I suppose I knew those in power wouldn't let AMLO just walk his way into Los Pinos.

Interesting news about the tribunal now allowing El Bronco on the ballot.

Seems like a tactic to ensure PAN victory in northern states where AMLO was making a stronger push than in the past. Of course now they can either really rig the election and claim AMLO couldn't carry the north due to Bronco getting some of his potential voters and just claim Anaya won, or they can really convince the vaqueros up here to actually vote for Bronco because "he's one of them" and then Anaya will really win. 

I once said on here I'd leave politics alone but I'm feeling fired up today.


----------



## WintheWin (Jul 15, 2015)

It's always rigged in Mexico, and they don't even try to be subtle about it. 
I don't really follow anymore, the system is too obviously corrupt, at all levels of administration.

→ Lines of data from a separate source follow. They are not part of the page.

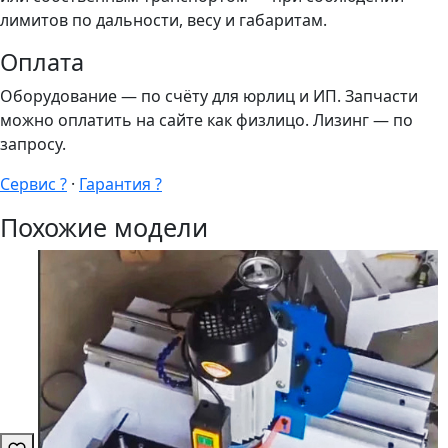
лимитов по дальности, весу и габаритам.
Оплата
Оборудование — по счёту для юрлиц и ИП. Запчасти
можно оплатить на сайте как физлицо. Лизинг — по
запросу.
Сервис ?
·
Гарантия ?
Похожие модели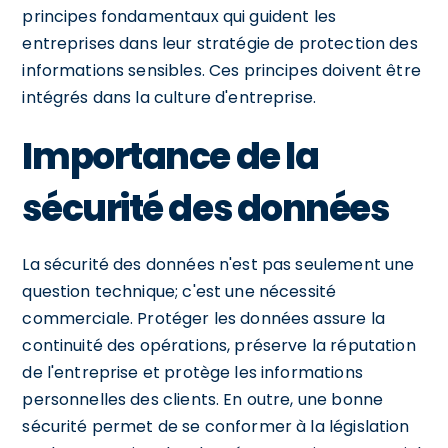
principes fondamentaux qui guident les
entreprises dans leur stratégie de protection des
informations sensibles. Ces principes doivent être
intégrés dans la culture d'entreprise.
Importance de la
sécurité des données
La sécurité des données n'est pas seulement une
question technique; c'est une nécessité
commerciale. Protéger les données assure la
continuité des opérations, préserve la réputation
de l'entreprise et protège les informations
personnelles des clients. En outre, une bonne
sécurité permet de se conformer à la législation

Plus, I tire of the endless ad-hominem attacks between candidates. 

I like that AMLO at least has a platform, a stance...


----------



## citlali (Mar 4, 2013)

What is amazing here at the local level how politicians switch parties and go to parties where they think they will win..Here several of the infamous politicians have now joined AMLO and many people are really pissed off that Morena was hijacked by Verde oportunists..


----------



## WintheWin (Jul 15, 2015)

citlali said:


> What is amazing here at the local level how politicians switch parties and go to parties where they think they will win..Here several of the infamous politicians have now joined AMLO and many people are really pissed off that Morena was hijacked by Verde oportunists..


All the parties are stupid, they don't even have a platform.

"We're fighting against crime!"

"We're fighting against poverty!"

"We're the color teal!"

Whenever I see them doing their campaigns, or bothering awesome classic rock songs to make into campaign slogans, my blood boils.

I do believe we need bureaucrats and representatives, but good lord, I don't understand why Mexico has what it has.


----------



## citlali (Mar 4, 2013)

politics ttracts slimeballs all over the world but they take the cake here..


----------



## elsonador (Feb 16, 2011)

Oh ya politicians are all slime everywhere but here they really are something special. I think AMLO this year is the only time I've heard a real platform, even if not all possible (like the college for everyone thing, I think that's a space/# of professors issue) at least it's more then
"vamos a acabar con el hambre!" 

Anyone actually think if he wins they'll give it to him?


----------



## citlali (Mar 4, 2013)

It sure is going to be interesting, someone from the press told me he learned a lesson from the last elections and that he will have representatives in every single voting place (casilla)... We will see...


----------